— Task requirements —
The line containing "(811, 403) none -> (183, 682) //" marks where to begin. Write out that line and every line after it exactly, through the last line below.

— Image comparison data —
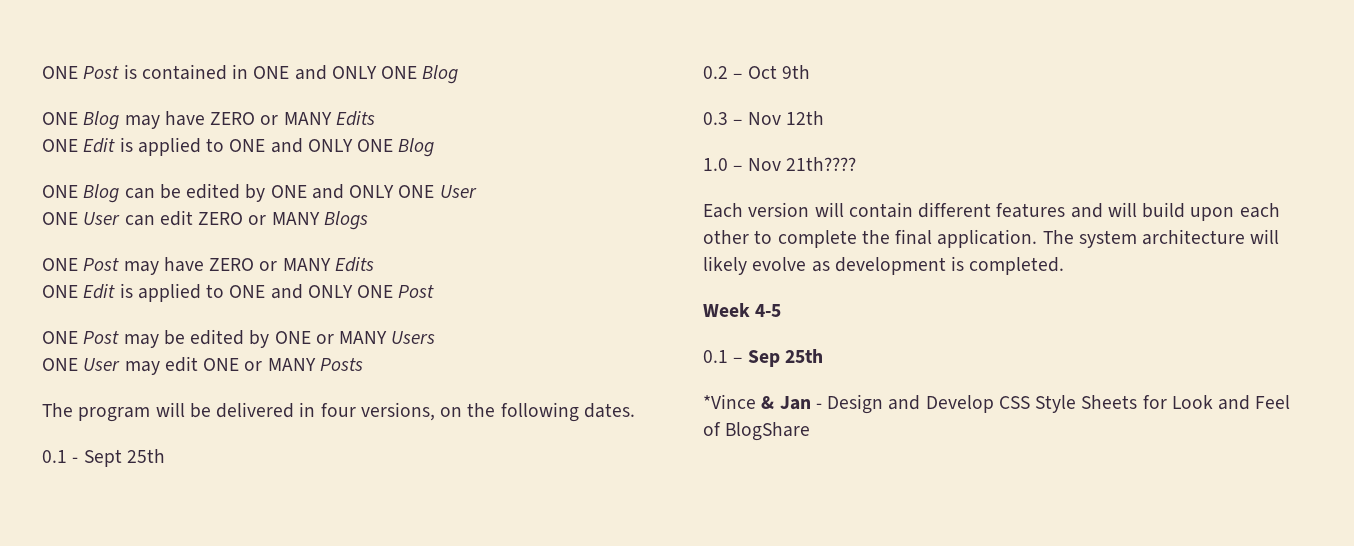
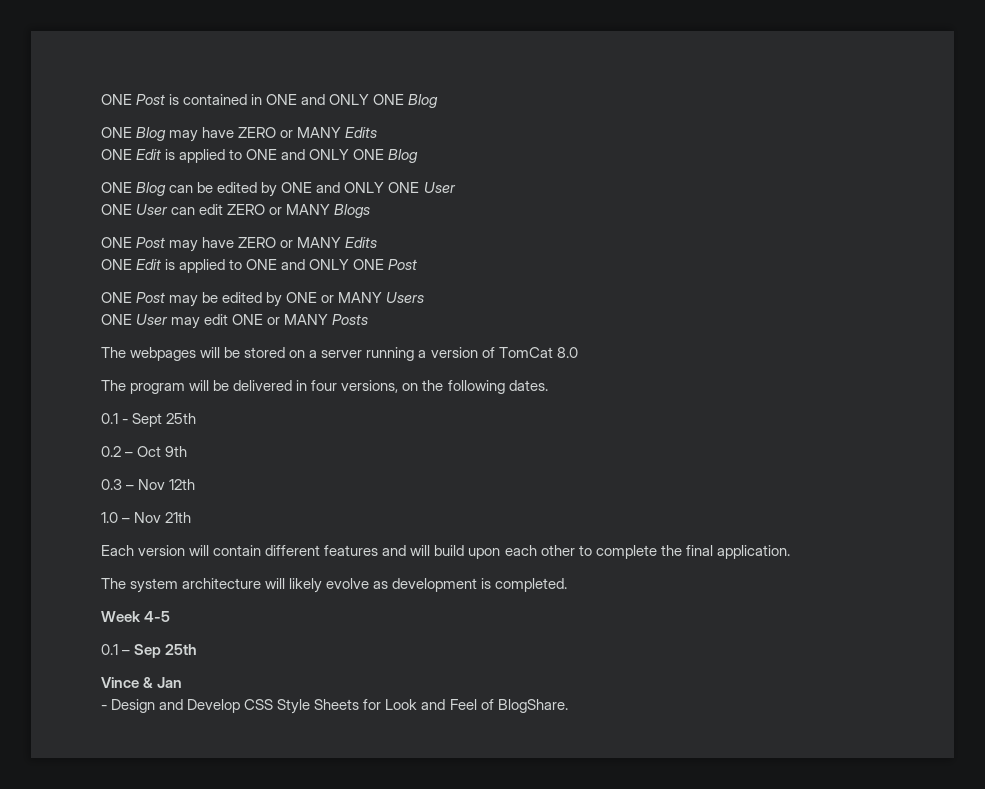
(363, 364) none -> [101,347,578,361] // The webpages will be stored on a server running a version of TomCat 8.0
[785,157,856,171] 21th???? -> [165,512,192,523] 21th
(1038, 238) none -> (790, 552) //
[703,394,756,409] *Vince -> [101,677,139,688] Vince
(811, 403) none -> (183, 682) //
[725,422,811,441] BlogShare -> [497,699,568,713] BlogShare.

— Task answer —
(811, 403) none -> (183, 682) //
[725,422,811,441] BlogShare -> [497,699,568,713] BlogShare.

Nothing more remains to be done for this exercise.